WC: According to another interview, you stated that one of your goals was to reach out to console gamers and introduce them to the MMO genre. Are there any plans to port Atlantica over to consoles?
No, Atlantica is strictly for PCs. We just thought Atlantica's qualities - the mission of uncovering Atlantis and the turn-based combat and mercenary features - would appeal to console gamers, and perhaps be a fun and pain-free way for them to try and transition into the MMO gaming world.
WC: Can PC players use a peripheral gamepad to play Atlantica?
Atlantica is designed to be played with just a keyboard and mouse.
WC: Explain the guild-controlled town system. How can players and their guilds build and control the economies of their towns?
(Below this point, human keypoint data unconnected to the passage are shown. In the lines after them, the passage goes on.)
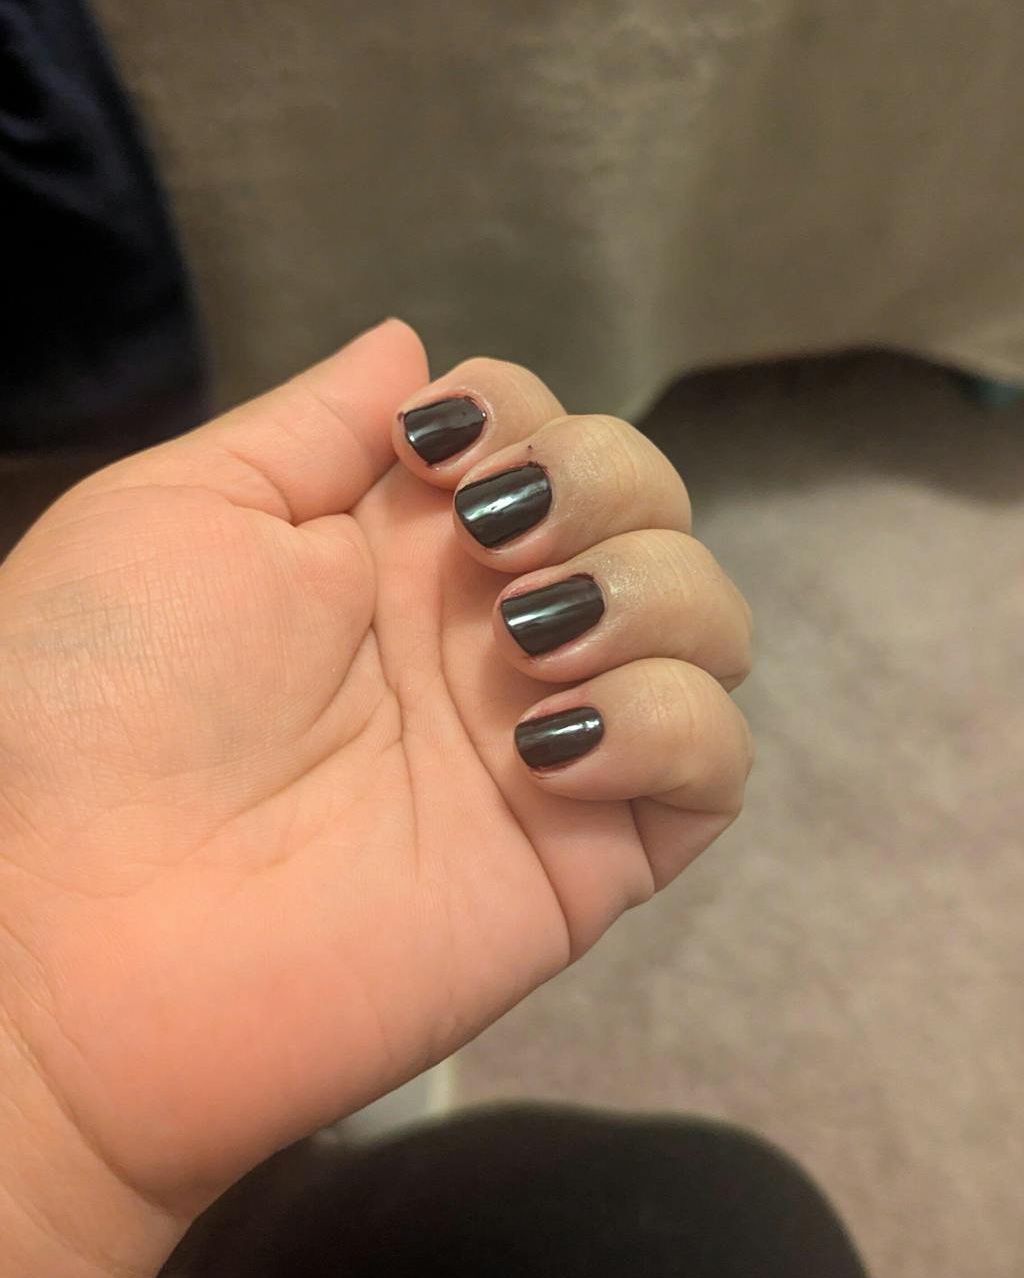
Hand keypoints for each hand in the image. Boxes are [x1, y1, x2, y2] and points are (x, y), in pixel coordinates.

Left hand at [0, 321, 752, 1214]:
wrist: (62, 932)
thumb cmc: (84, 704)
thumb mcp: (181, 509)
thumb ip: (314, 424)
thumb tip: (412, 346)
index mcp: (392, 547)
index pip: (542, 431)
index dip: (526, 411)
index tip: (437, 451)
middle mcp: (483, 633)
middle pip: (647, 507)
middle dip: (604, 482)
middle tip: (495, 543)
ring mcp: (545, 742)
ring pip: (709, 623)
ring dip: (649, 592)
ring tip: (529, 642)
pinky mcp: (585, 857)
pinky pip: (714, 766)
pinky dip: (670, 722)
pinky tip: (549, 746)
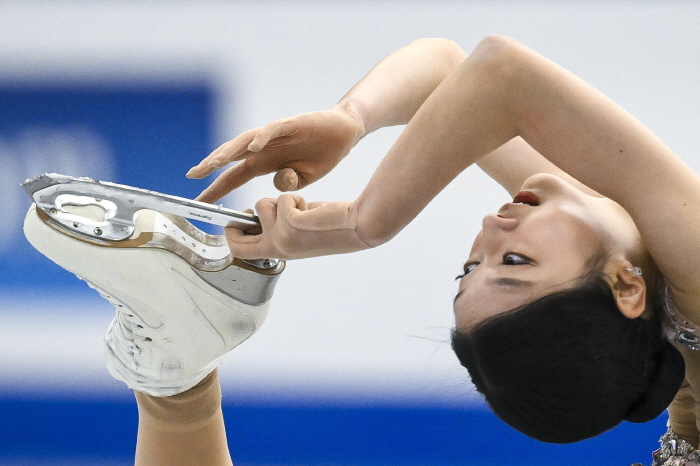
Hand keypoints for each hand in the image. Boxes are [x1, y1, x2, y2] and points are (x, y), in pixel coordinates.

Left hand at [187, 102, 364, 202]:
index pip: (234, 177)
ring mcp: (275, 136)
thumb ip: (288, 185)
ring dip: (228, 151)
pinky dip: (261, 137)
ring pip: (245, 141)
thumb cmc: (321, 155)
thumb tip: (277, 185)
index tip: (199, 202)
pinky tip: (252, 147)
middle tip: (192, 176)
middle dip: (211, 166)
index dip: (216, 188)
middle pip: (231, 157)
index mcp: (264, 164)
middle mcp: (263, 148)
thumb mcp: (304, 180)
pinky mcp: (291, 124)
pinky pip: (272, 130)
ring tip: (213, 162)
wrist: (344, 133)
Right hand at [225, 194, 370, 259]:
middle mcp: (277, 248)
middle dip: (237, 221)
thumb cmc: (331, 228)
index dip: (232, 235)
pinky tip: (312, 208)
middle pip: (236, 238)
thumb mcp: (297, 235)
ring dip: (280, 200)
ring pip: (263, 205)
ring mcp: (282, 236)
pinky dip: (296, 197)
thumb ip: (277, 230)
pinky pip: (283, 197)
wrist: (356, 228)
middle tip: (248, 211)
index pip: (239, 251)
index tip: (237, 222)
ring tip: (302, 209)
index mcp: (277, 254)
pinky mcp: (290, 221)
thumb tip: (256, 216)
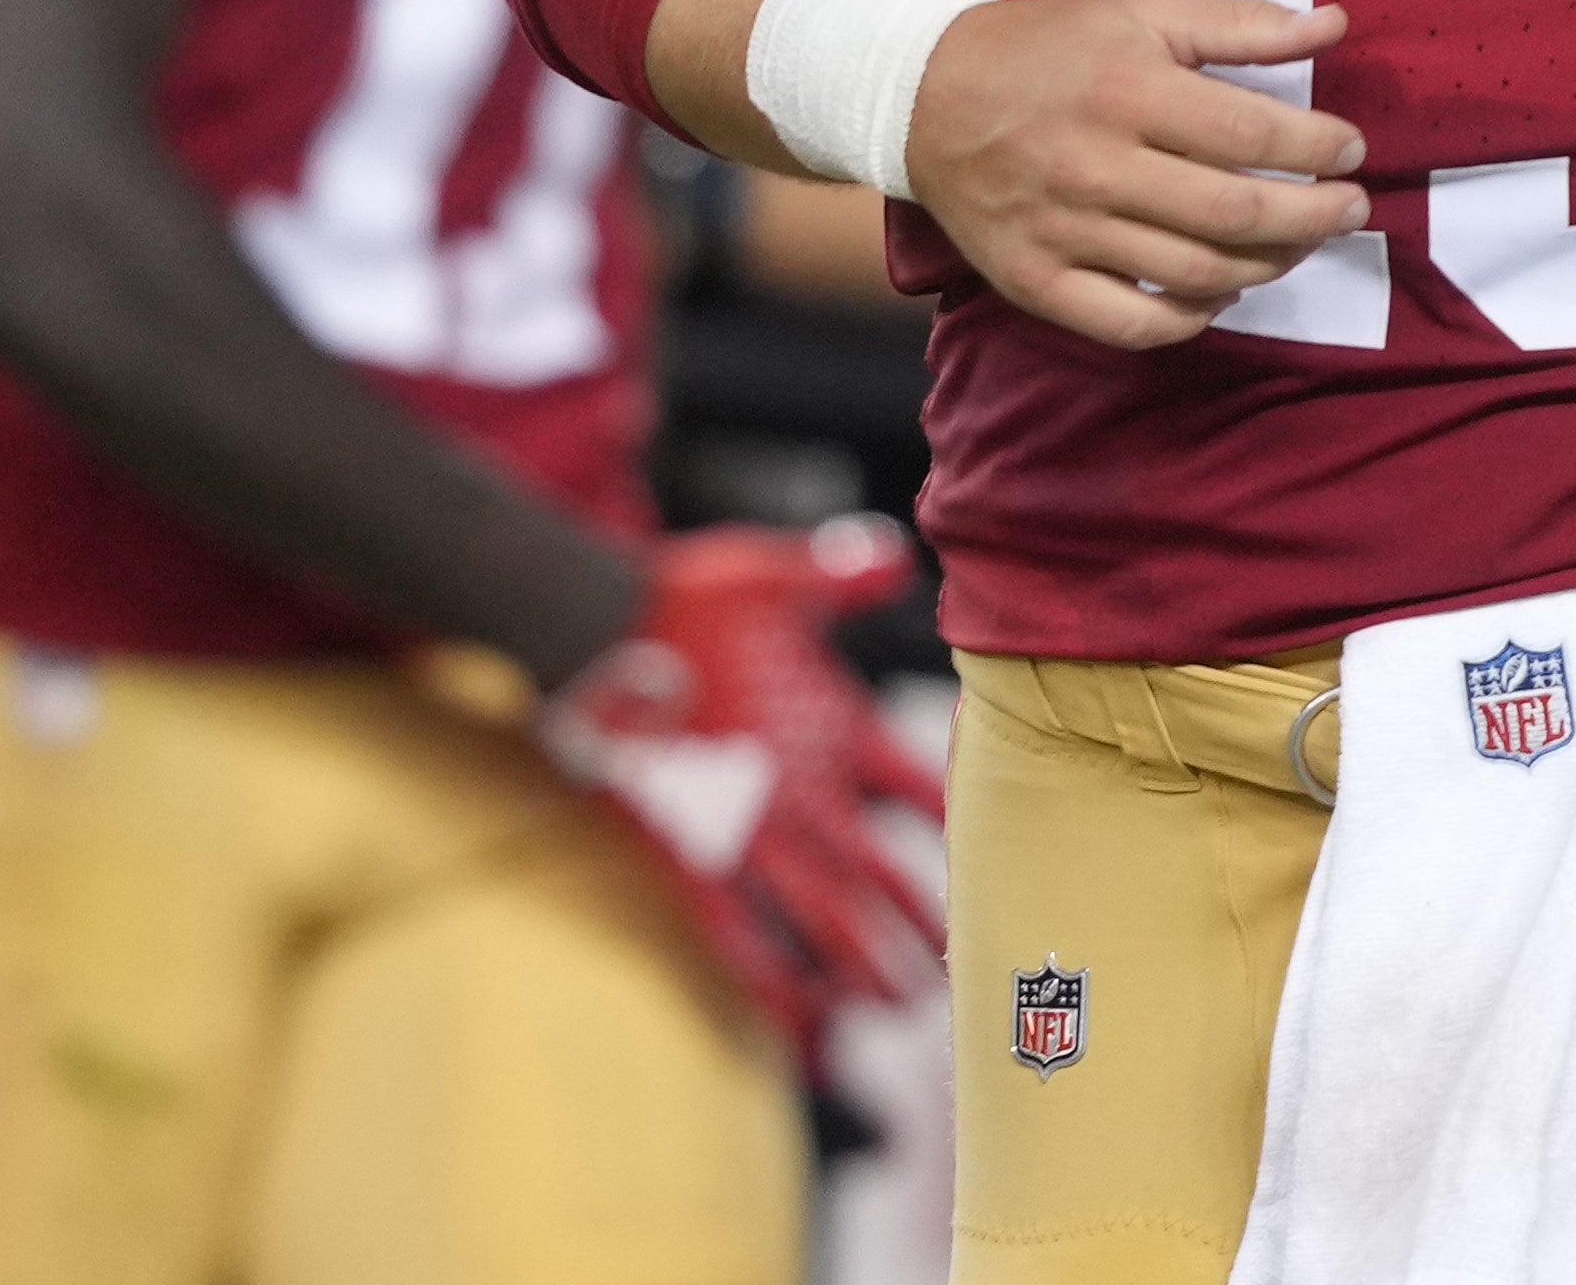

Once a guild takes over a town, they take control of food production and what structures can be built in the town. What players do with those decisions will factor into how the town is scored along these five attributes: Security, Industry, Commerce, Culture and Health. The better your scores for these five traits, the more NPCs will want to move to your town, and the more residents you have the more taxes you can collect. If you don't manage the town well and residents' needs aren't met, then NPCs will leave your town. Guild members can go on town quests that will not only earn them more gold and other items for their town, but it will help to keep their ratings high.
WC: Why was the decision made to limit multiplayer to parties of three? Can players take their mercenaries into battle?
Yes, players can take up to eight of their mercenaries into battle. Having mercenaries is the other key feature to Atlantica. That means a fighting force of nine for one player, including his or hers main character. In the turn-based combat, you have just 30 seconds to assign a move to all of your characters. So you have to think and act fast. This contributes to making Atlantica's action quick and exciting.
For parties, we just thought three would be a good number. With more than three, there would be more than 27 characters on just one side, and that, we thought, would just make the screen look too busy and perhaps chaotic. And two is just too small of a number.
WC: One thing players have noticed during beta testing is the lack of customization of their characters. Will more models be available after the official launch (body types, faces, hairstyles, etc.)?
For the time being, gender, body type, face, hair and clothes will still be the only options players have when they create their main characters. But we do have plans for more options in the future.
WC: Atlantica uses the microtransaction system. Why was this decision made? What types of things will players be able to purchase?
All of NDOORS games use the microtransaction system, and there are no plan to deviate from that. We prefer to give players the option to try out the game without having to pay a subscription fee. If they get into the game, they have the choice to buy things to enhance their experience.
The items available for purchase are the same things you can find in the game, things like scrolls and potions, as well as convenience items like auto-battle. So for players who want to advance faster, they have the option to pick up items like these quicker by buying them.
WC: How much control does a player have over their character's advancement in levels? Are points automatically allotted or do players control which abilities and skills they would like to raise?
Players have a lot of control in how their characters advance. When you go up a level, you earn a bonus point and a skill point, and you can apply the skill point to whichever attribute you prefer, such as strength or defense. The skill point can be used to either boost the effectiveness of a specific magic skill or add a new magic ability to your repertoire. The same applies to mercenaries when they go up a level. You have a bonus point and skill point to raise each mercenary's abilities and skills.